◆ **Instruction**
Your task is to print all of the data word for word.

◆ **Entries shown**

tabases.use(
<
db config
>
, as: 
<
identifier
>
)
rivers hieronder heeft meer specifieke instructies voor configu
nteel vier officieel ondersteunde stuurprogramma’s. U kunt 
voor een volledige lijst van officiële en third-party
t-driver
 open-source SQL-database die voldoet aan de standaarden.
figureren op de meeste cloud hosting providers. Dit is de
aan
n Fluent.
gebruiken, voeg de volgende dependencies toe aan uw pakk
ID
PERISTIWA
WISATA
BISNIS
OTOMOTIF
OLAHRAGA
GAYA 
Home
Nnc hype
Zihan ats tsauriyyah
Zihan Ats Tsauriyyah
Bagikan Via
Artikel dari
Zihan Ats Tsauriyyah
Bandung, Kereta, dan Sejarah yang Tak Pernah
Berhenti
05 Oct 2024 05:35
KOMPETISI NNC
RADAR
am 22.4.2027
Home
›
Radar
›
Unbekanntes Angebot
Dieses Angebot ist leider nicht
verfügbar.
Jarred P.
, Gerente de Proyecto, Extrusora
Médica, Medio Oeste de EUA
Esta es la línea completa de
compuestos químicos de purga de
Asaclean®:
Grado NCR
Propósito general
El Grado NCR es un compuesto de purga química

◆ **Answer to the problem**
tabases.use(
<
db config
>
, as: 
<
identifier
>
)
rivers hieronder heeft meer specifieke instructies voor configu
nteel vier officieel ondersteunde stuurprogramma’s. U kunt 
voor een volledige lijst van officiële en third-party
t-driver
 open-source SQL-database die voldoet aan de standaarden.
figureren op de meeste cloud hosting providers. Dit is de
aan
n Fluent.
gebruiken, voeg de volgende dependencies toe aan uw pakk
ID
PERISTIWA
WISATA
BISNIS
OTOMOTIF
OLAHRAGA
GAYA 
Home
Nnc hype
Zihan ats tsauriyyah
Zihan Ats Tsauriyyah
Bagikan Via
Artikel dari
Zihan Ats Tsauriyyah
Bandung, Kereta, dan Sejarah yang Tak Pernah
Berhenti
05 Oct 2024 05:35
KOMPETISI NNC
RADAR
am 22.4.2027
Home
›
Radar
›
Unbekanntes Angebot
Dieses Angebot ist leider nicht
verfügbar.
Jarred P.
, Gerente de Proyecto, Extrusora
Médica, Medio Oeste de EUA
Esta es la línea completa de
compuestos químicos de purga de
Asaclean®:
Grado NCR
Propósito general
El Grado NCR es un compuesto de purga química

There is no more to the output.